▶ Texte proposé:
● ● ● ● ● ● ●
Venus du Brésil, où le progressif est un genre assez prisé (voyez Cast ou Aether), Cartoon produit ici son troisième album, après un Martelo combinant rock, rythmes sud-américain et classique, puis un opéra-rock sur le thème des Chevaliers de la Table Ronde (Bigorna, qui remonte à 2002). Avec cet Estribo, le groupe continue à piocher dans des influences fort diverses, allant du classique aux précurseurs du prog (Genesis entre autres), en passant par les Beatles.
Ce mélange donne, comme on peut s’y attendre de la part d’un groupe sud-américain, par essence peu porté à la mélancolie, un résultat plutôt déjanté, perceptible dès le morceau d’entame, joyeux et foutraque. Les limites se font pourtant assez vite sentir, avec une utilisation assez datée des claviers (Remember), des choeurs en place mais bloqués quelque part au temps des Beatles, et surtout une batterie volubile, parfois envahissante (Crossing And Crosses) mais parfois aussi hors-temps (quelques ratés dans Remember). La complicité des musiciens est très palplable (Heaven’s My Home, ou The Car Crash, résolument ... cartoon avec ses bruitages), mais le résultat final est handicapé par une production manquant parfois de mordant : par exemple, Treatment With Mercury, pas assez rugueux, passe à côté de son sujet.
L’entreprise sympathique de nos brésiliens est donc entachée de petits défauts qui limitent leur propos. Dommage, car le chanteur Bhydhu possède un joli grain de voix et l’éclectisme de l’inspiration peut produire de jolies étincelles, à l’image d’un God Speed bien évolutif voguant d’un orgue Genesis à un piano jazzy en passant par un break latino, ou Velut Luna, bien équilibré (pour les curieux, l’esraj utilisé ici est une vielle originaire des Indes - à ne pas confondre avec une vieille Indienne). Cette capacité à sauter d’un univers à l’autre peut rappeller les Californiens de Mr Bungle, mais l’ensemble reste un peu trop léger pour réellement emballer l’auditeur.
● ● ● ● ● ● ●
▶ Travail demandé:
[1] Traduisez en anglais cette phrase de la critique d’Estribo : « L’entreprise sympathique de nos brésiliens est donc entachée de petits défauts qui limitent leur propos. »
[2] Mettez à jour la critique d’Estribo sur tout le passage qui va de « Venus du Brésil, où » jusqu’à « par les Beatles. », en remplaçant « opéra-rock » par « album-concept ».
Ces items n’ont aucun lien avec le texte proposé.

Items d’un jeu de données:
● ● ● ● ● ● ●
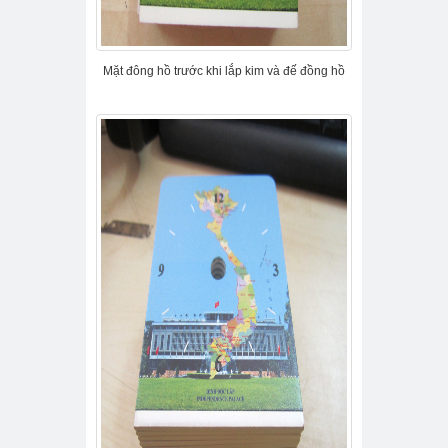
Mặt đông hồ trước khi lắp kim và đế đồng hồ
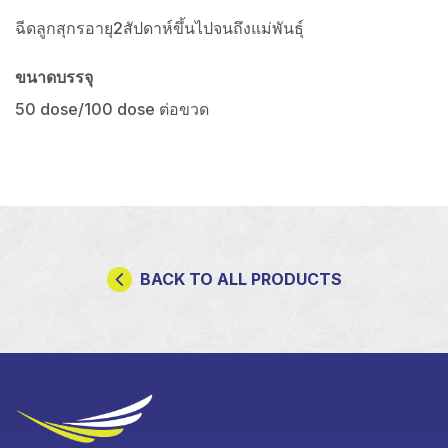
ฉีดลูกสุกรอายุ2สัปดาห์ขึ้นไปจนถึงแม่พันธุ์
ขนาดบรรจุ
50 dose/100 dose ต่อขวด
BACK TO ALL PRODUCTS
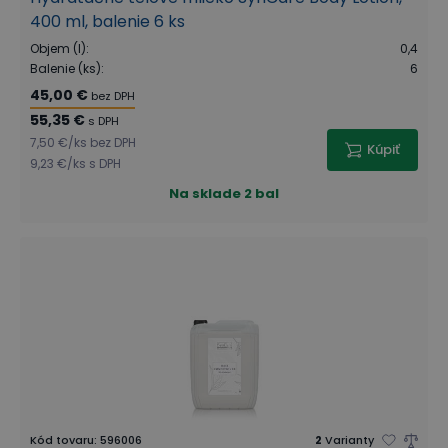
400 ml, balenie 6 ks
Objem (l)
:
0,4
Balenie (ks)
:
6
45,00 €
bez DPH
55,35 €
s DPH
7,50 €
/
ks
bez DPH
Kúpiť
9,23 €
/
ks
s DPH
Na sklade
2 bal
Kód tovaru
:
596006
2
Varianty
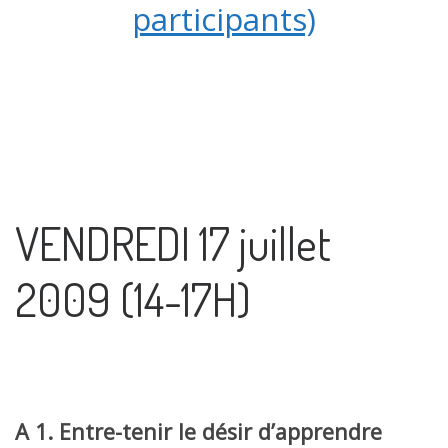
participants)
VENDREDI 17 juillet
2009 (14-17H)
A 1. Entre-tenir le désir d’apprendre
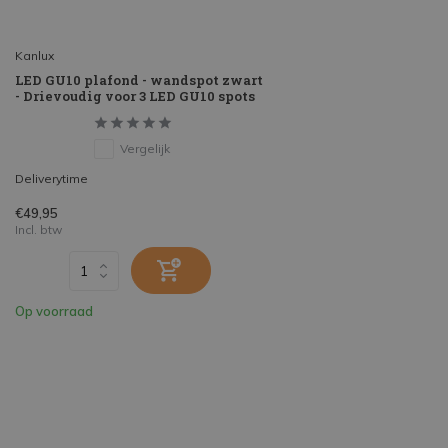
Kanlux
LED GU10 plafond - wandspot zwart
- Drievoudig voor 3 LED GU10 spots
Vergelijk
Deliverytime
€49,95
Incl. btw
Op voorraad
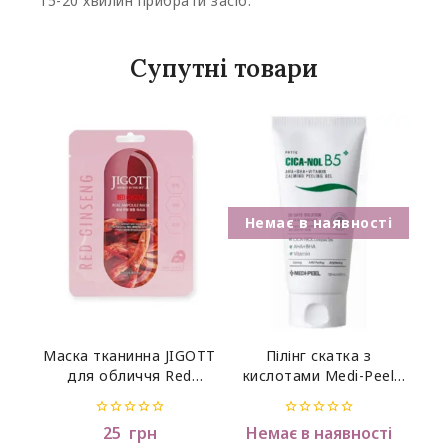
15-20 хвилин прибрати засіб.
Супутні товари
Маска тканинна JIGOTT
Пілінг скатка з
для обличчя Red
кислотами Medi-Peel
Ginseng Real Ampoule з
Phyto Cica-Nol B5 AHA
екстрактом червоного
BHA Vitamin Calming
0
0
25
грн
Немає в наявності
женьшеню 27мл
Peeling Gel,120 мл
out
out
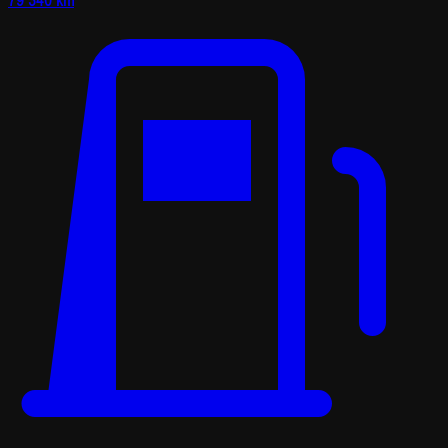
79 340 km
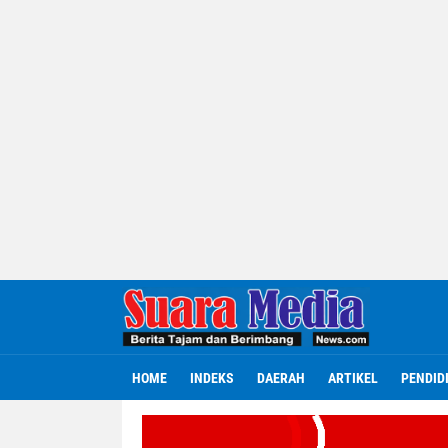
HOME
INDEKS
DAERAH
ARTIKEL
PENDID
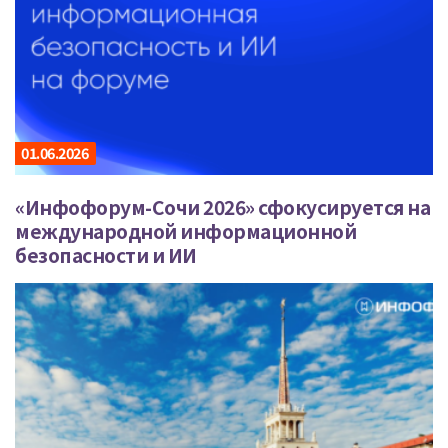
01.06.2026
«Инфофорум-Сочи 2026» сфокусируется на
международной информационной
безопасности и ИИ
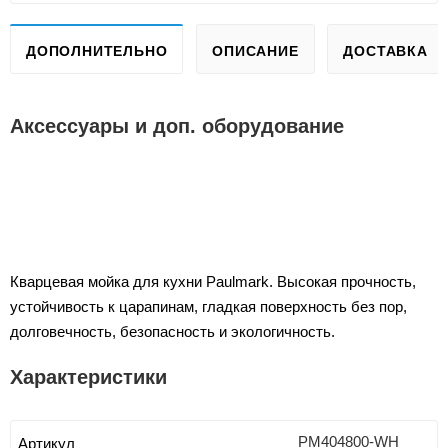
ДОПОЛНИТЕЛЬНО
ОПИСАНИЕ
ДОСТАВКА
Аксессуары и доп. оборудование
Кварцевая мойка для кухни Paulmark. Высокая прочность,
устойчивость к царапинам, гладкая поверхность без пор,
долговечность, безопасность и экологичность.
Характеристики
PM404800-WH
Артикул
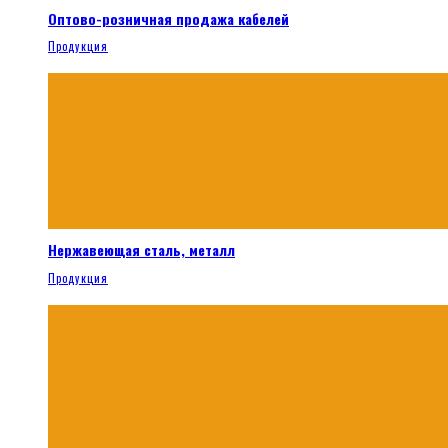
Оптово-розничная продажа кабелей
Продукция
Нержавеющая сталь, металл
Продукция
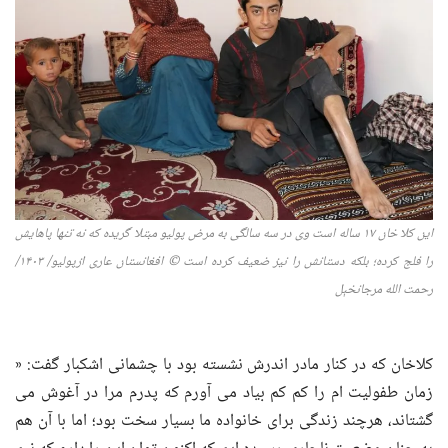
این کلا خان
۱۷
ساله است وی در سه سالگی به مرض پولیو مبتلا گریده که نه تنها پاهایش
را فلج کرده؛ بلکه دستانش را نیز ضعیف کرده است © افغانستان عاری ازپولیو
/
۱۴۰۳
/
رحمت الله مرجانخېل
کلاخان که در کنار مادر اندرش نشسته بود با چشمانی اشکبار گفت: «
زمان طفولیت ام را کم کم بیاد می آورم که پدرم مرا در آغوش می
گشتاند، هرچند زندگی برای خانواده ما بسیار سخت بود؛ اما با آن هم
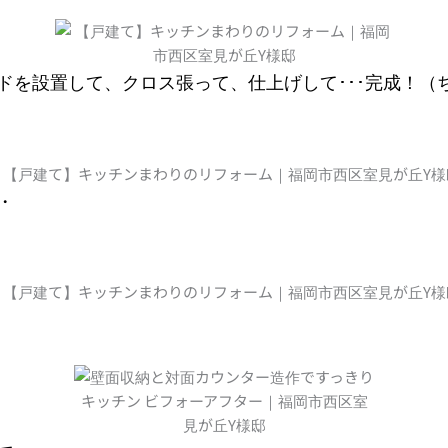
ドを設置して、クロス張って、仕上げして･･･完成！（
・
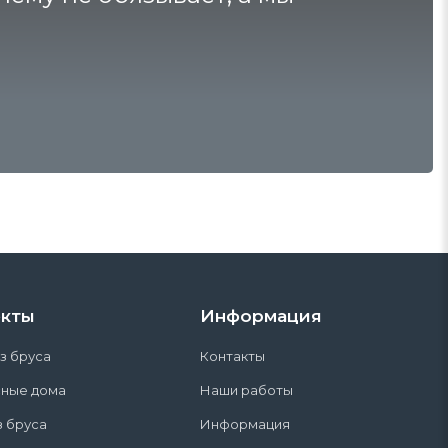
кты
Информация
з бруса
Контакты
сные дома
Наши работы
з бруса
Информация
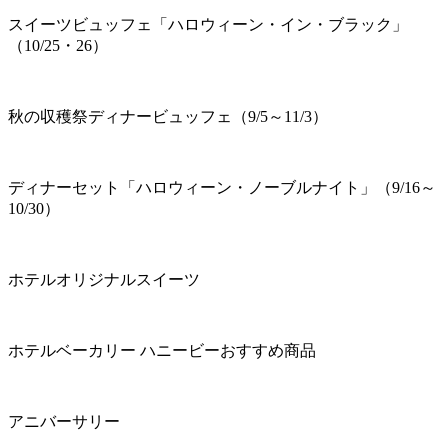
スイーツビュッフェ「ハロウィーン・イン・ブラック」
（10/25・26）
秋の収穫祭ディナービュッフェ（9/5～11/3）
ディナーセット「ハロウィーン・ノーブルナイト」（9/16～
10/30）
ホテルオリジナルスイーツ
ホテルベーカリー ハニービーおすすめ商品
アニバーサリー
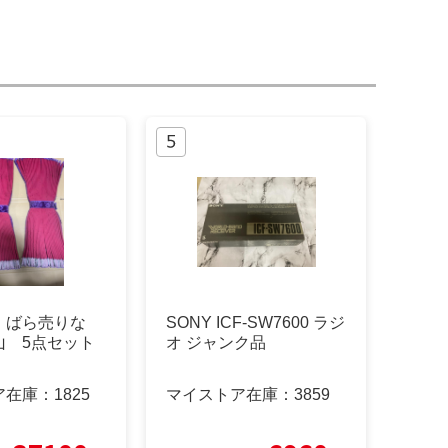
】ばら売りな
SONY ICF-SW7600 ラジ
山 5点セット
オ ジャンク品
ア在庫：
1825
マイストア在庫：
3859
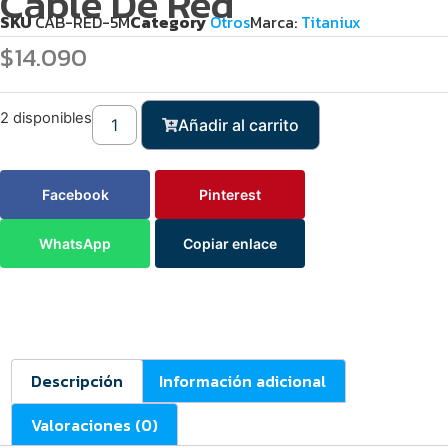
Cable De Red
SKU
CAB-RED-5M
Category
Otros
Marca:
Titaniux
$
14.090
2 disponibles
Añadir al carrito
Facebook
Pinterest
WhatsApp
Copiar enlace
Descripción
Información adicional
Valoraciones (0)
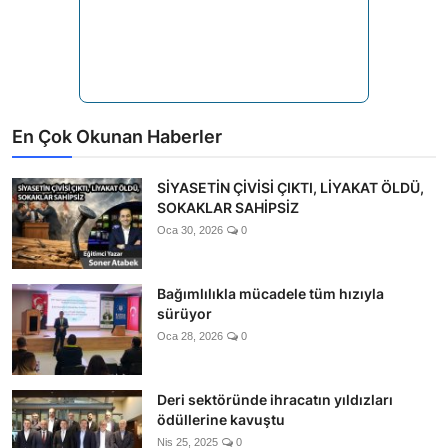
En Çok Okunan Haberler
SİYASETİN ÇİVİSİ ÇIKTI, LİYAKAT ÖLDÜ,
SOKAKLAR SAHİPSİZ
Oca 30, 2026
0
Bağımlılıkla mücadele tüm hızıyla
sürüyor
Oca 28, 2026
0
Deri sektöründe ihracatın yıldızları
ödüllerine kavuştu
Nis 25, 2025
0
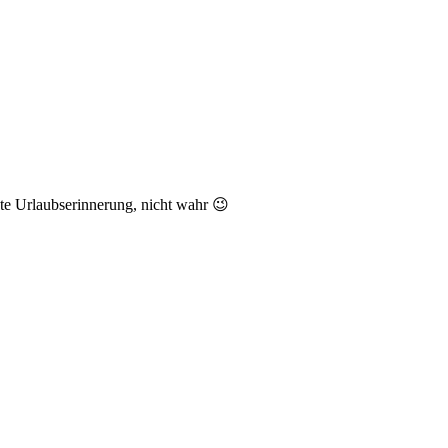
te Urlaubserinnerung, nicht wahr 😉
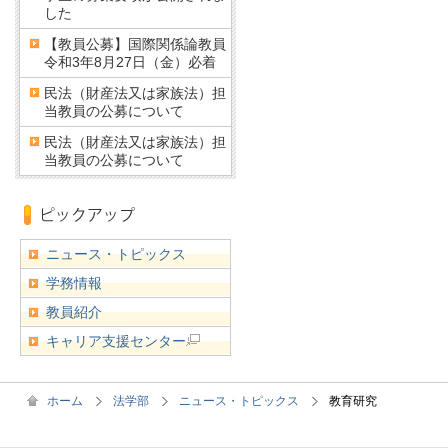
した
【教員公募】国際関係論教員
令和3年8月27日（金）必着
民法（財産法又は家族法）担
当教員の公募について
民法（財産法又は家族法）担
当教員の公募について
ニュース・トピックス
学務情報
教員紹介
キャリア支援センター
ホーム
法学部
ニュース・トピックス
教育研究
● ● ● ● ● ● ●
▶ Liste des réponses:
[1] The likeable venture of our Brazilians is therefore marred by small flaws that limit what they have to say.

[2]
Venus du Brésil, où le progressif est un genre assez prisé (voyez Cast ou Aether), Cartoon produit ici son troisième album, après un Martelo combinant rock, rythmes sud-américain et classique, puis un album-concept sur le thème des Chevaliers de la Table Ronde (Bigorna, qui remonte à 2002). Avec cet Estribo, le groupe continue à piocher dans des influences fort diverses, allant du classique aux précurseurs du prog (Genesis entre autres), en passant par les Beatles.